The diagram in Figure 1 shows how betterment arises conceptually and how a tax on betterment transfers value to the public that would otherwise accrue to private property owners. 



Figure 1: Betterment in the residual model of property value

The left column shows the value of the property rights at a site, such as agricultural or industrial land. That value is determined by the revenue that can be made from exclusively using that site, minus the necessary costs. The site’s property rights value is the residual. 

Suppose the market value of the output being produced increases, such as the value of crops on an agricultural property, but all input costs remain the same. In that case, the site value rises to reflect the higher residual value of production on that site. The new site value and its betterment component from these external factors is shown in the second column of Figure 1. Another example is if the rent of a residential dwelling rises, but the costs of operating that dwelling remain constant. This increases the property value. Where a property tax system exists, some of the value gains accruing to property rights from higher market prices of production are shared with the public.

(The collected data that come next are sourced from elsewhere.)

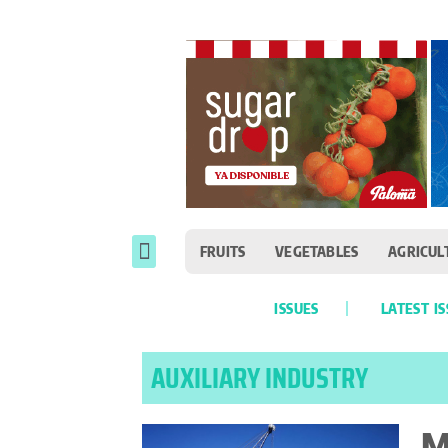
FRUITS
VEGETABLES
AGRICUL
ISSUES
LATEST I
AUXILIARY INDUSTRY
M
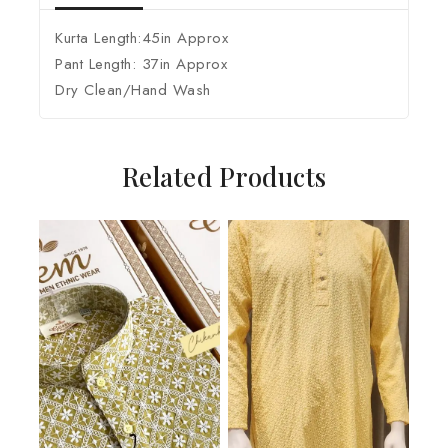
Kurta Length:45in Approx
Pant Length: 37in Approx
Dry Clean/Hand Wash
Related Products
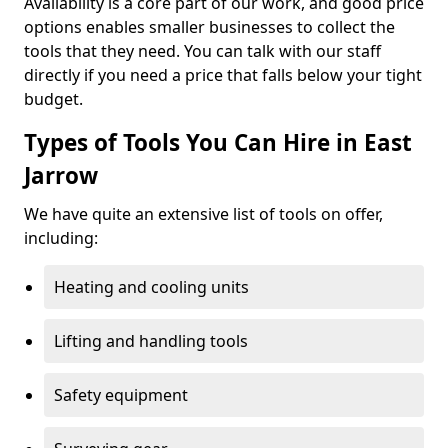
Availability is a core part of our work, and good price
options enables smaller businesses to collect the
tools that they need. You can talk with our staff
directly if you need a price that falls below your tight
budget.
Types of Tools You Can Hire in East
Jarrow
We have quite an extensive list of tools on offer,
including:
Heating and cooling units
Lifting and handling tools
Safety equipment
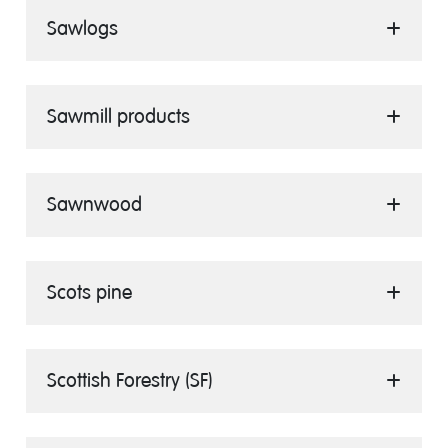
Sawlogs
Sawmill products
Sawnwood
Scots pine
Scottish Forestry (SF)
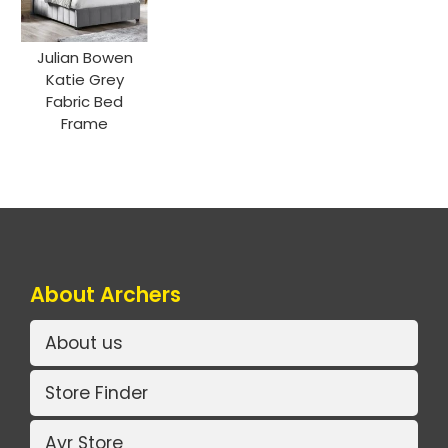
Julian Bowen
Katie Grey
Fabric Bed
Frame
About Archers
About us
Store Finder
Ayr Store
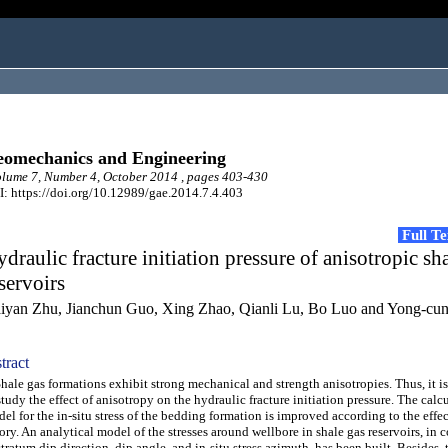
omechanics and Engineering
ume 7, Number 4, October 2014 , pages 403-430
: https://doi.org/10.12989/gae.2014.7.4.403
Full T
draulic fracture initiation pressure of anisotropic sh
servoirs
iyan Zhu, Jianchun Guo, Xing Zhao, Qianli Lu, Bo Luo and Yong-cu
tract
le gas formations exhibit strong mechanical and strength anisotropies. Thus, it i
study the effect of anisotropy on the hydraulic fracture initiation pressure. The calc
el for the in-situ stress of the bedding formation is improved according to the effec
ory. An analytical model of the stresses around wellbore in shale gas reservoirs, in 
stratum dip direction, dip angle, and in-situ stress azimuth, has been built. Besides,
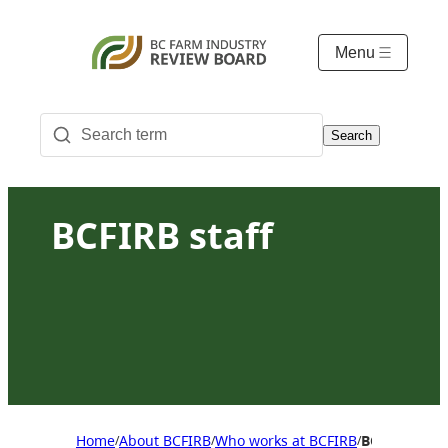
Menu
Search
BCFIRB staff
Home
About BCFIRB
Who works at BCFIRB
BCFIRB staff
/
/
/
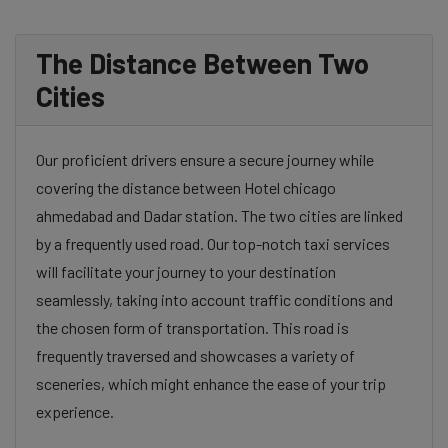
The Distance Between Two
Cities
Our proficient drivers ensure a secure journey while
covering the distance between Hotel chicago
ahmedabad and Dadar station. The two cities are linked
by a frequently used road. Our top-notch taxi services
will facilitate your journey to your destination
seamlessly, taking into account traffic conditions and
the chosen form of transportation. This road is
frequently traversed and showcases a variety of
sceneries, which might enhance the ease of your trip
experience.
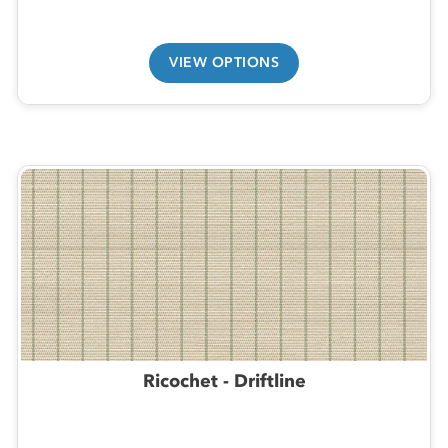
VIEW OPTIONS
Ricochet - Driftline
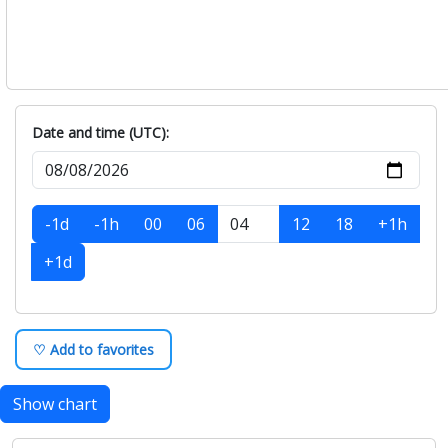
Date and time (UTC):
-1d
-1h
00
06
12
18
+1h
+1d
♡ Add to favorites
Show chart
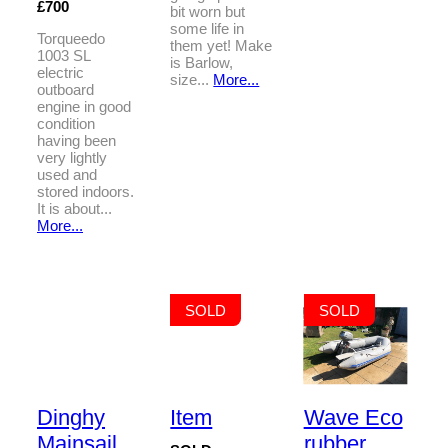
£700
bit worn but
some life in
Torqueedo
them yet! Make
1003 SL
is Barlow,
electric
size...
More...
outboard
engine in good
condition
having been
very lightly
used and
stored indoors.
It is about...
More...
SOLD
SOLD
Dinghy
Item
Wave Eco
Mainsail
rubber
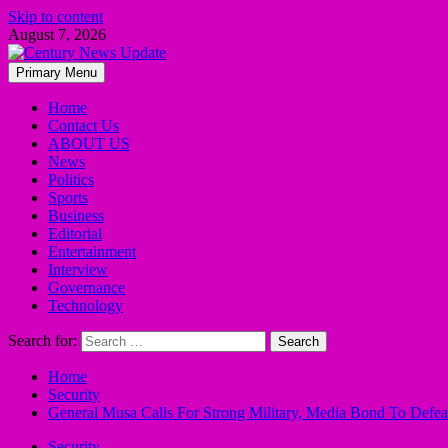
Skip to content
August 7, 2026
Primary Menu
Home
Contact Us
ABOUT US
News
Politics
Sports
Business
Editorial
Entertainment
Interview
Governance
Technology
Search for:
Home
Security
General Musa Calls For Strong Military, Media Bond To Defeat
Security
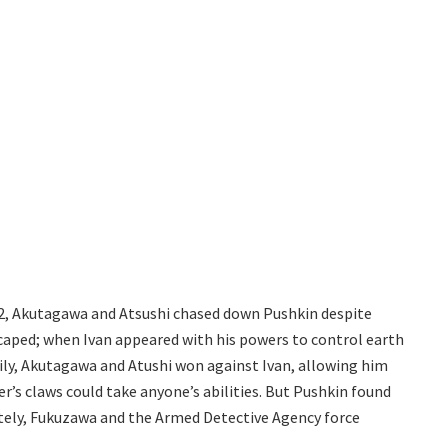
12, Akutagawa and Atsushi chased down Pushkin despite
scaped; when Ivan appeared with his powers to control earth
ckily, Akutagawa and Atushi won against Ivan, allowing him
er’s claws could take anyone’s abilities. But Pushkin found
tely, Fukuzawa and the Armed Detective Agency force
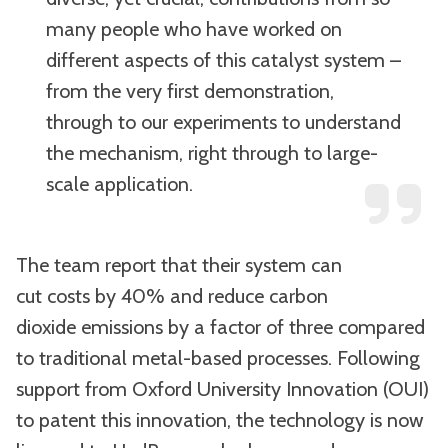
many people who have worked on
different aspects of this catalyst system –
from the very first demonstration,
through to our experiments to understand
the mechanism, right through to large-
scale application.
The team report that their system can
cut costs by 40% and reduce carbon
dioxide emissions by a factor of three compared
to traditional metal-based processes. Following
support from Oxford University Innovation (OUI)
to patent this innovation, the technology is now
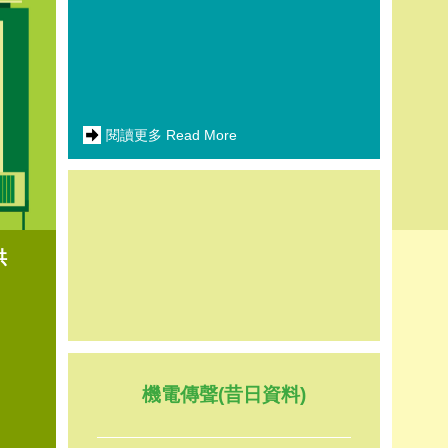
閱讀更多 Read More
供
機電傳聲(昔日資料)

The third column of Figure 1 shows what happens if there is a change in the nature or extent of the property rights through rezoning. For example, if the previous highest value use of a site was industrial only because zoning laws prevented other higher value uses such as residential, then rezoning will change the highest value legal use of the site and hence its value. The difference between the “before” site value (V1) and the new “after” site value (V2) is betterment. 

A flexible planning system presents opportunities to increase revenue from development by exceeding codified density limits and hence offers another way to generate betterment for a landowner. The betterment gained from exceeding codified planning density limits is just as real as the betterment gained from rezoning. It is why, despite cost, risk, and time involved, many property owners seek planning dispensation instead of complying with codes and gaining fast approvals. 

Here is a useful way to conceptualist betterment. Rezoning adds an additional private property right to the previously owned bundle. The value of this new right is betterment, and it reflects what the market would pay if these new property rights were instead auctioned for sale to existing property owners.

The effect of a tax on betterment arising from rezoning is illustrated in the fourth column of Figure 1 using the 50% tax rate proposed in Victoria. A share of the betterment value is transferred from the private property owner to the public, reducing the private payoff from rezoning decisions and increasing the public’s share. 

The size of betterment from rezoning can be extraordinarily large, often many multiples of the previous site value. For example, a well-situated industrial site in Sydney’s inner west was bought for $8.5 million, rezoned high-density residential, then sold again just a few years later for $48.5 million.  

Rezoning at Fishermans Bend in Melbourne led to numerous sites trading at values many multiples of their previous industrial use values. At 320 Plummer Street, Port Melbourne, the 7,468m2 site formerly used as the Rootes (Chrysler) factory transacted in 2009 for $1.7 million with industrial zoning rights. After rezoning to high-density residential, an application was made and approved for the development of three towers containing 443 dwellings and 908m2 of commercial floor area. The property was subsequently purchased for over $11 million. Even after inflating the 2009 sale price to $3 million to reflect sale prices in 2015 for similar industrial properties, the windfall rezoning betterment is roughly $8 million, with the site trading for nearly four times its previous value.  

Notably, betterment is not an additional cost to housing development. The value of property rights is a residual; after all, there are no input costs to these rights. Betterment merely reflects the change in the market value of the residual claim on income of the property rights owner, and taxing betterment merely transfers this value from the property rights owner to the community.